In the North Carolina Senate race, Thom Tillis easily cleared the 40 percent margin needed to avoid a runoff with Tea Party-backed Dr. Greg Brannon.

Tillis’s 45 percent of the vote was just slightly more than the combined 27 percent obtained by Tea Party-backed Dr. Greg Brannon and 16 percent obtained by Baptist pastor Mark Harris, who was endorsed by Mike Huckabee.

As a candidate, Brannon performed well in fundraising. He raised and spent over $1.2 million. While almost $1 million less than the $2.1 million Tillis spent, it was enough to get his message out. 

Most of Tillis’s financial advantage came from money spent by outside groups, including the $1.5 million spent by Rove’s American Crossroads. Indeed, according to Federal Election Commission reports, the Tillis campaign kept $1.1 million of the $3.2 million it raised in the bank for the November general election against Democratic incumbent Kay Hagan (D-NC).

But as a first time candidate, Brannon stumbled, particularly in his inability to adequately to negative commercials that hit him hard for a lawsuit he lost during the campaign to a former patient and her husband who invested hundreds of thousands of dollars in a venture that failed in which he was a key player.

Exercise requirements ::
a) In the excerpt on the North Carolina Senate race, output the passage from "Tillis’s 45 percent" to "Kay Hagan (D-NC)." word for word.
b) According to the excerpt on the North Carolina Senate race, who endorsed Baptist pastor Mark Harris?

Given records ::

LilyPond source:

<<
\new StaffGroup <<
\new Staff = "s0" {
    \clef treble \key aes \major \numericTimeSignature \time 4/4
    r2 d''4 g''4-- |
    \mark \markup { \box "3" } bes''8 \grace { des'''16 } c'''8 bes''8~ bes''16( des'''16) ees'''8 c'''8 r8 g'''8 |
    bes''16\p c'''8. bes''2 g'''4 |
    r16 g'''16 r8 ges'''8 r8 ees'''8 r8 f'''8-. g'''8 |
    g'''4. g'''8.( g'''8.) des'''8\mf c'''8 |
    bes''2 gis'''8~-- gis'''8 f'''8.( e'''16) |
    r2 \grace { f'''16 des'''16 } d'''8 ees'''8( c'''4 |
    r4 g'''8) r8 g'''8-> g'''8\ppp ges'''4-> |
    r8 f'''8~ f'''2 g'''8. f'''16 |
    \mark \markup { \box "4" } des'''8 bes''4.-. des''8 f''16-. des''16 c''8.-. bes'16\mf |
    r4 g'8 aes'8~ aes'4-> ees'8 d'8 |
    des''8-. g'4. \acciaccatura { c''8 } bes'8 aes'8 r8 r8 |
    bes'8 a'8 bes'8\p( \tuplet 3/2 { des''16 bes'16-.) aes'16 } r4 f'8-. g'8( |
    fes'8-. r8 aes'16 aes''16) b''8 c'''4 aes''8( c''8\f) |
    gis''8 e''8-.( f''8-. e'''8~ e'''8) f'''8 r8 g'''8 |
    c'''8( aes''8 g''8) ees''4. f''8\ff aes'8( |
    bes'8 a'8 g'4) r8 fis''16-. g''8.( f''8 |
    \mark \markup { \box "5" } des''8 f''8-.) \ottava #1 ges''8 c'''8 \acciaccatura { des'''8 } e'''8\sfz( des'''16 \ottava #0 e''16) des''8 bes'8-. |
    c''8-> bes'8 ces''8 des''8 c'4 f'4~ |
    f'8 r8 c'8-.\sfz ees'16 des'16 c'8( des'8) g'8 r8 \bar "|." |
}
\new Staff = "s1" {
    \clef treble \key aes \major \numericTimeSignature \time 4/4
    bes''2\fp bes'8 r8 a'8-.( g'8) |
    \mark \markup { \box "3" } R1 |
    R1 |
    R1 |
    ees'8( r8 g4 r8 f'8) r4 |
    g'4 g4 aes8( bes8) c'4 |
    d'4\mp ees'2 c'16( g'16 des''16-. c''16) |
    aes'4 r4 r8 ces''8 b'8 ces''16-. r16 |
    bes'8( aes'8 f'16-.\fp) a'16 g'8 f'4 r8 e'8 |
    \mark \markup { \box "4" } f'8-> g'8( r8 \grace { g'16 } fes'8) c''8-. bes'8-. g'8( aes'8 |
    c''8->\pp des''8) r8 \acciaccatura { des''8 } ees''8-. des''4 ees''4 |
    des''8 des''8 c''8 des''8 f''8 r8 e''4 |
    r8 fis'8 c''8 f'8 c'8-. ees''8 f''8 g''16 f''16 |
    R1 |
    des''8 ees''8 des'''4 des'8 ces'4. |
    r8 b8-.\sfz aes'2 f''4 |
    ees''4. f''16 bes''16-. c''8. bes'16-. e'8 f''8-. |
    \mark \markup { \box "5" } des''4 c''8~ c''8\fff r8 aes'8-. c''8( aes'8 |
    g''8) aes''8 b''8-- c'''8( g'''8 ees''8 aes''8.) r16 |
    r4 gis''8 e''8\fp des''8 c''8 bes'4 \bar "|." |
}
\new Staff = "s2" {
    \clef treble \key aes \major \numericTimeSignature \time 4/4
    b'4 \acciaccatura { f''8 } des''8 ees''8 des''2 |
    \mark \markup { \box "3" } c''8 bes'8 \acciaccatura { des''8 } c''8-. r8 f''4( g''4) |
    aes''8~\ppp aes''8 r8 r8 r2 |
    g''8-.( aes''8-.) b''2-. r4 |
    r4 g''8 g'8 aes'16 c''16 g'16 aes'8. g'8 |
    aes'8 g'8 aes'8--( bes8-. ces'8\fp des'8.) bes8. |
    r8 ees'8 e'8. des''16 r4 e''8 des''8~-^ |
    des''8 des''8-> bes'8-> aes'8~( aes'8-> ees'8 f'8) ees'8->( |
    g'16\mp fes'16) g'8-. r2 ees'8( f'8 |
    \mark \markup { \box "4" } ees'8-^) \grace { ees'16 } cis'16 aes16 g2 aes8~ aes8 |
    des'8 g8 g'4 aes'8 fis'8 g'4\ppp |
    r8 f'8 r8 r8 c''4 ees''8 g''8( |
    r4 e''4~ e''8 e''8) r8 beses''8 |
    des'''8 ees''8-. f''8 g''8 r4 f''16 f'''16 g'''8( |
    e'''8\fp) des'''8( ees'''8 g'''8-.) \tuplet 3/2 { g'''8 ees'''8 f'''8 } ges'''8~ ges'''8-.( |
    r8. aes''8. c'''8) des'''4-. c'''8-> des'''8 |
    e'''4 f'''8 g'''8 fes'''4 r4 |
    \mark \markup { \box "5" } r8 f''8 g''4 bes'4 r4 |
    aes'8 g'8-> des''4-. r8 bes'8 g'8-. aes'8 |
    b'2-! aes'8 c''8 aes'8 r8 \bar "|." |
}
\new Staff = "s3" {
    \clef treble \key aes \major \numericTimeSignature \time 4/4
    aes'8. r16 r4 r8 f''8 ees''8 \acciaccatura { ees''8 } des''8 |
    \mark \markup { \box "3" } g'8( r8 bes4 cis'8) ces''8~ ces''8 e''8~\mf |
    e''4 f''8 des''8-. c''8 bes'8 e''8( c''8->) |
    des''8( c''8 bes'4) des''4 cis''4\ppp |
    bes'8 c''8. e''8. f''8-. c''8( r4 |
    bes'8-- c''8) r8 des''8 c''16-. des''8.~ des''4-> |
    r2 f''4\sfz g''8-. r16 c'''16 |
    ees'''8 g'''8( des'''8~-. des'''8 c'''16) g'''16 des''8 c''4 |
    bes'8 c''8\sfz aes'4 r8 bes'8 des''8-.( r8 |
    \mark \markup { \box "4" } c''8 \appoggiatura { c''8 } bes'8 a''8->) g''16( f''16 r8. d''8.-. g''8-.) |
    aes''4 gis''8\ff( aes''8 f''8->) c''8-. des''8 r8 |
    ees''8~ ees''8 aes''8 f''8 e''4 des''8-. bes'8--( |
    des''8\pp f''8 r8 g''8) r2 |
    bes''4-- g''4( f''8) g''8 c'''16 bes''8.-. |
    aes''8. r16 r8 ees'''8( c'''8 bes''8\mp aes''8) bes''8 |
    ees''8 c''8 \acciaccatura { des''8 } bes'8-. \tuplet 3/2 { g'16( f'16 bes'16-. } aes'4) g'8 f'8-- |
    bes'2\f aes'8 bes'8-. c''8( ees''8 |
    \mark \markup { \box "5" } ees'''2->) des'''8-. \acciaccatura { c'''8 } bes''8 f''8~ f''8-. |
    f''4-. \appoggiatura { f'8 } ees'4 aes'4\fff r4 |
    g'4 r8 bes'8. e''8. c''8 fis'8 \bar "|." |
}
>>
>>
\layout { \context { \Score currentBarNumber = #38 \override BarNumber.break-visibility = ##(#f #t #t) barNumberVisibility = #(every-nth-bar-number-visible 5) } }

Numbered responses ::
a)
Tillis’s 45 percent of the vote was just slightly more than the combined 27 percent obtained by Tea Party-backed Dr. Greg Brannon and 16 percent obtained by Baptist pastor Mark Harris, who was endorsed by Mike Huckabee.

As a candidate, Brannon performed well in fundraising. He raised and spent over $1.2 million. While almost $1 million less than the $2.1 million Tillis spent, it was enough to get his message out. 

Most of Tillis’s financial advantage came from money spent by outside groups, including the $1.5 million spent by Rove’s American Crossroads. Indeed, according to Federal Election Commission reports, the Tillis campaign kept $1.1 million of the $3.2 million it raised in the bank for the November general election against Democratic incumbent Kay Hagan (D-NC).

b) Mike Huckabee